Fundamentally, the issue of corporate social responsibility must be embraced by the emerging cannabis industry because it is the essential ingredient to its viability and survival over time. It’s good public relation and good politics, but more importantly, it’s good politics. Also important to note is that many groups, such as NORML and High Times, have addressed such issues in the past, and are already committed to addressing them in the future.

Everyone with a stake in legal cannabis must learn more about CSCR. It’s not that this is a new concept for stakeholders in marijuana’s legalization, but that they need to be able to express their concerns and ideas about these issues in the same terms and concepts used in the addressing these issues in the context of American free enterprise.

The values of marijuana consumers with respect to corporate social responsibility need to be clarified, documented and publicized. Advocacy groups need to help educate the public about the importance of CSCR to marijuana consumers and incorporate recognition of these issues in prospective legislation and regulations. Emerging industry-related organizations, both trade association and investment groups, need to begin educating their members about CSCR and its ramifications. Consumers, advocates and entrepreneurs need to prioritize issues, develop model programs to address them and agree on model codes of conduct for industry members.

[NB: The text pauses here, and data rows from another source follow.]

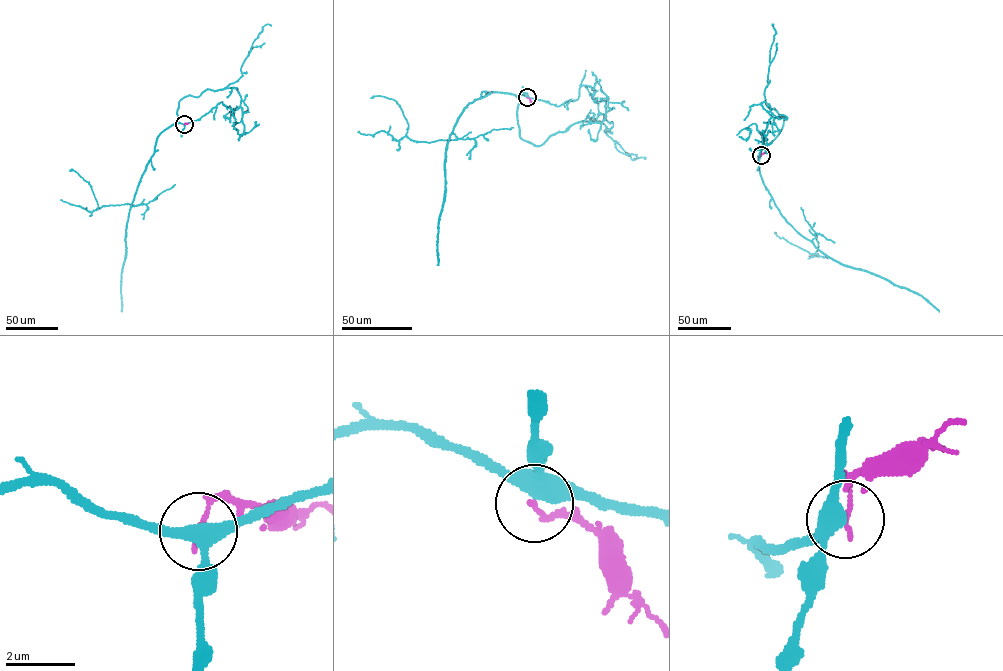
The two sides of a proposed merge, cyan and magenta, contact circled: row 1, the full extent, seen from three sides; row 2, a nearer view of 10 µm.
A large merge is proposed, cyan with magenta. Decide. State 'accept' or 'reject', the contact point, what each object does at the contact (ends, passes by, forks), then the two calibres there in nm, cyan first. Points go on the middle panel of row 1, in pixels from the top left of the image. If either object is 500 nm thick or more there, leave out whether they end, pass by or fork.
reject | (527, 97) | cyan forks | magenta ends | 400/140 nm

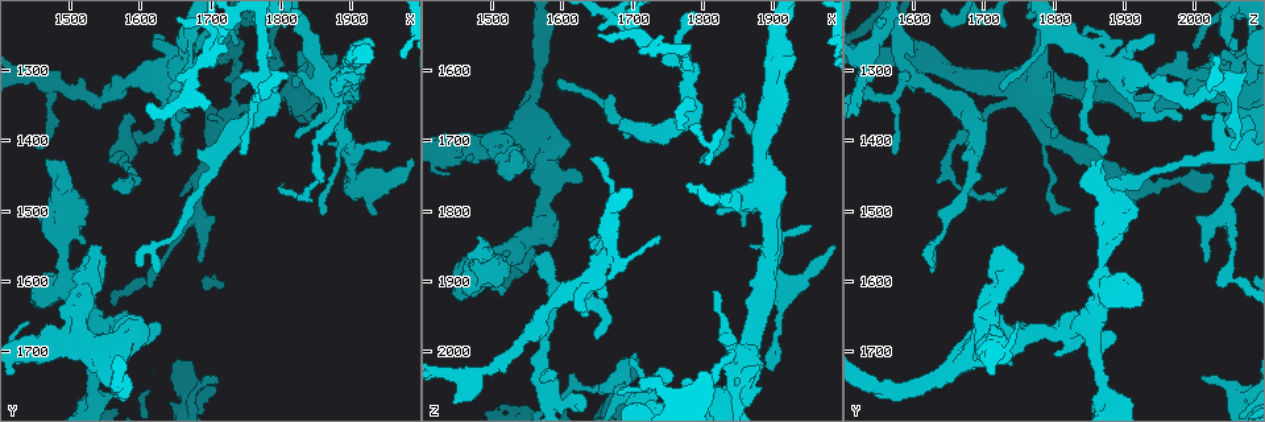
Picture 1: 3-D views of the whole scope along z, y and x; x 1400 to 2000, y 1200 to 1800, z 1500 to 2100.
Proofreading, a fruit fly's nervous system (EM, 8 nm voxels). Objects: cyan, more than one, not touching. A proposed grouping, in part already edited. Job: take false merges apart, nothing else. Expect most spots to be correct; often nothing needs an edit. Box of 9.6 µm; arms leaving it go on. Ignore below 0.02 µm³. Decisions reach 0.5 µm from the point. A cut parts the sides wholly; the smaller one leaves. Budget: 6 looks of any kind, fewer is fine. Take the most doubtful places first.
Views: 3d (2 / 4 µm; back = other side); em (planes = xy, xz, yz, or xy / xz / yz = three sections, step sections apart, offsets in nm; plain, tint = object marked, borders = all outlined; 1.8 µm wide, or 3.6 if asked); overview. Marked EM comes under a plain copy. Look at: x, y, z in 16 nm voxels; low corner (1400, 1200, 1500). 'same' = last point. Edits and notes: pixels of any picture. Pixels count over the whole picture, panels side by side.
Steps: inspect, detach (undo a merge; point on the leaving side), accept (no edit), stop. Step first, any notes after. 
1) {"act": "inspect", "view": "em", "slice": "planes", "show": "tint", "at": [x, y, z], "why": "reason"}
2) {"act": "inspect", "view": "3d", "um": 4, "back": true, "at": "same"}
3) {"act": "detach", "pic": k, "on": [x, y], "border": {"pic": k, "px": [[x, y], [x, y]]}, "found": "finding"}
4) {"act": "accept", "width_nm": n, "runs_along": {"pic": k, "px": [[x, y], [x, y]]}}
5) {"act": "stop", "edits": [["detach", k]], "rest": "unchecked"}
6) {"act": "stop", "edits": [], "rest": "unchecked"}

{"act": "inspect", "view": "em", "slice": "planes", "show": "tint", "at": [1530, 1695, 1695], "why": "four-way junction"}

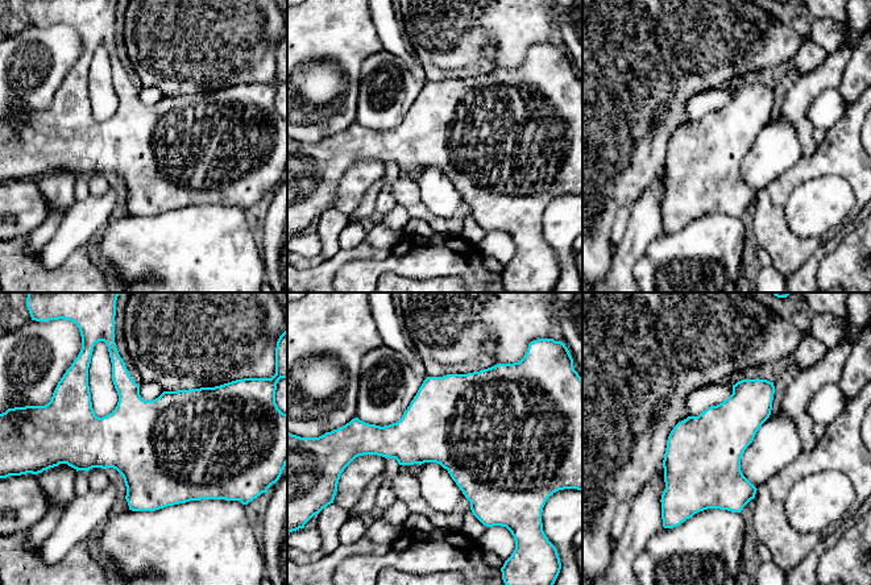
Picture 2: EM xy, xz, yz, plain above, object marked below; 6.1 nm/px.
{"act": "accept", "width_nm": 440, "found": "all the same cell"}

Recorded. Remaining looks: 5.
{"act": "inspect", "view": "em", "slice": "planes", "show": "tint", "at": [1495, 1600, 1870], "why": "a narrow waist"}

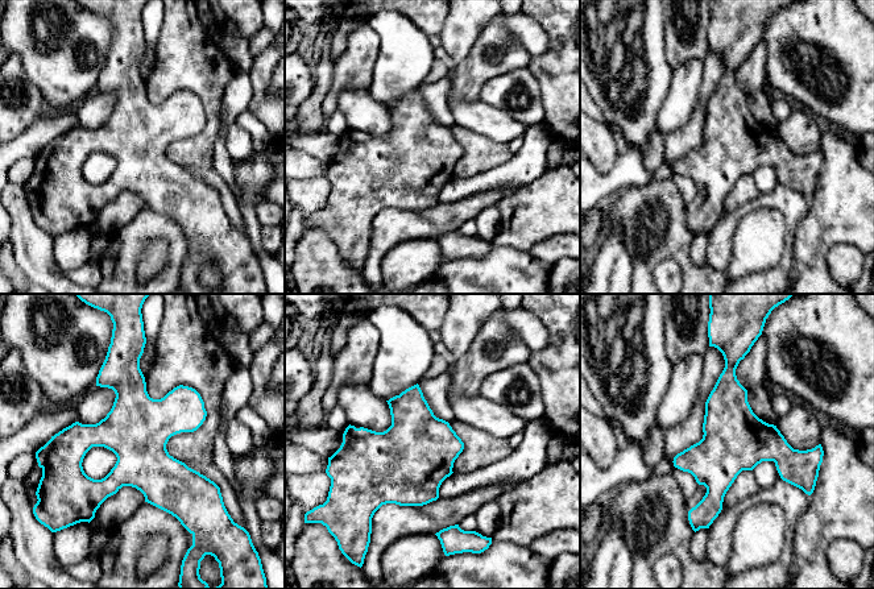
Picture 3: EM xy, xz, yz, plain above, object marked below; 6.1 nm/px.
{"act": "accept", "width_nm": 380, "found": "continuous, no second cell"}

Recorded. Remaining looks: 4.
{"act": "inspect", "view": "3d", "um": 4, "at": [1675, 1760, 2065], "why": "sudden change in width"}

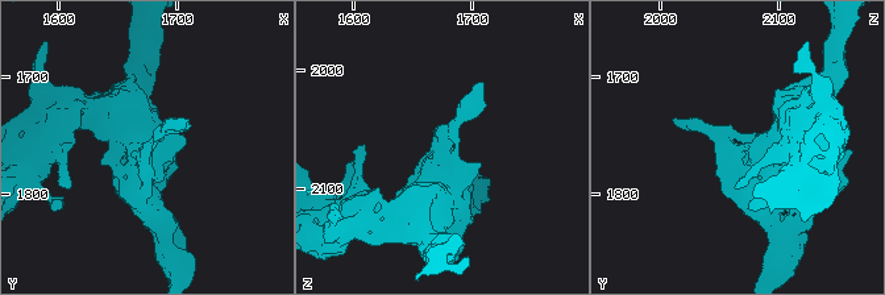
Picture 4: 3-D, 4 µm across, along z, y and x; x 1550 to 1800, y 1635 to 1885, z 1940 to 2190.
{"act": "inspect", "view": "em", "slice": "planes", "show": "tint", "at": [1676, 1762, 2068], "why": "need the tissue"}

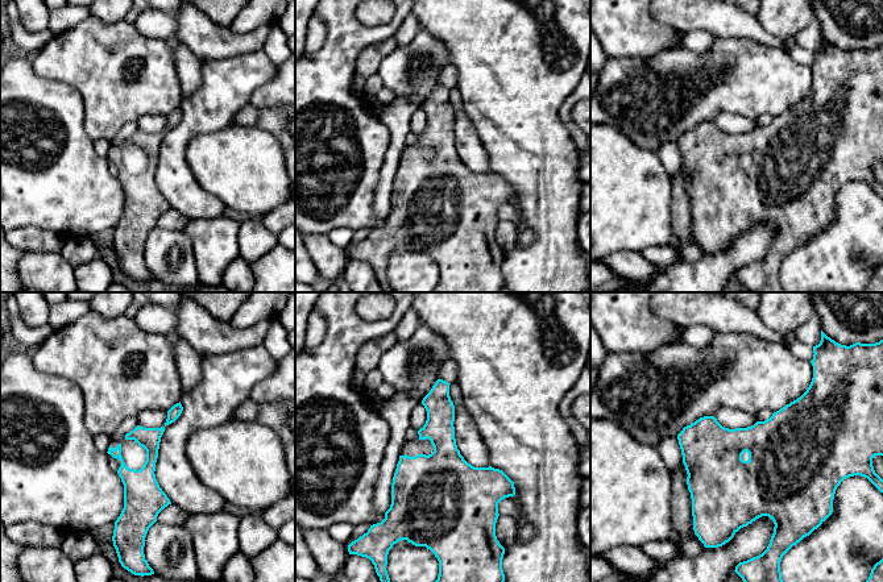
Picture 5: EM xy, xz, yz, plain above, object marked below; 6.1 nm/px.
{"act": "accept", "runs_along": {"pic": 5, "px": [[178, 407], [152, 439], [141, 519]]}, "found": "continuous, no second cell"}

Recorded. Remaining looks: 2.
{"act": "stop", "edits": [], "rest": "unchecked"}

Meanwhile, the most immediate steps stakeholders can take involve embracing a profound change in the language used to talk about cannabis and its use. This involves two simple concepts, and despite the simplicity of these steps, they have enormous impact on the future attitudes about cannabis and its use.

First, and this is not a new idea, the term “cannabis” must replace the term “marijuana.” Second, a new vocabulary must be applied to what people do when they use cannabis. This also is not a new idea, but one that takes on additional importance in the context of Cannabis Social Corporate Responsibility.

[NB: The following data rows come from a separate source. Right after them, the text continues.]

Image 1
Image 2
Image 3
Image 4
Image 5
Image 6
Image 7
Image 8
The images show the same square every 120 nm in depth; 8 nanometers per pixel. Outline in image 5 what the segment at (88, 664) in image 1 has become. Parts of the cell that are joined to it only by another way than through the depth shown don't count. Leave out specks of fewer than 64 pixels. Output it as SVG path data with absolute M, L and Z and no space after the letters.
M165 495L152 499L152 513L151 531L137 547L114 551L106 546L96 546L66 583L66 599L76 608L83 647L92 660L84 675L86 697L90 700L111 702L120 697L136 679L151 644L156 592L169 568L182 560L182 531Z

Sociologists have developed a concept they refer to as “social construction,” part of a sociological perspective called “social interaction theory.” It argues that we create social norms through the concepts and ideas we express through language and practice. Marijuana is a drug people use to get intoxicated, a word derived from toxin or poison, and the overall practice is often referred to as “getting stoned,” “wasted” or “wrecked.”

In truth, these terms do not accurately reflect how the majority people use cannabis. In this day and age, and in the context of promoting its legalization, it is paramount that cannabis is discussed in language that that describes what the substance is and what it is used for.

Popularizing a more accurate language about cannabis and its use will take some time. The effort will be ridiculed as self-serving propaganda by critics and cynics. However, it is a socially responsible action that teaches potential cannabis users an important and vital lesson. Cannabis is to be used, not abused, and the purpose of its use is not to withdraw, but to engage; not to waste the mind, but to utilize it productively, creatively, and effectively.

Cannabis Social Corporate Responsibility begins with personal responsibility, both necessary and essential to persuading American to legalize cannabis and assuring the public that it’s a beneficial and just course of action.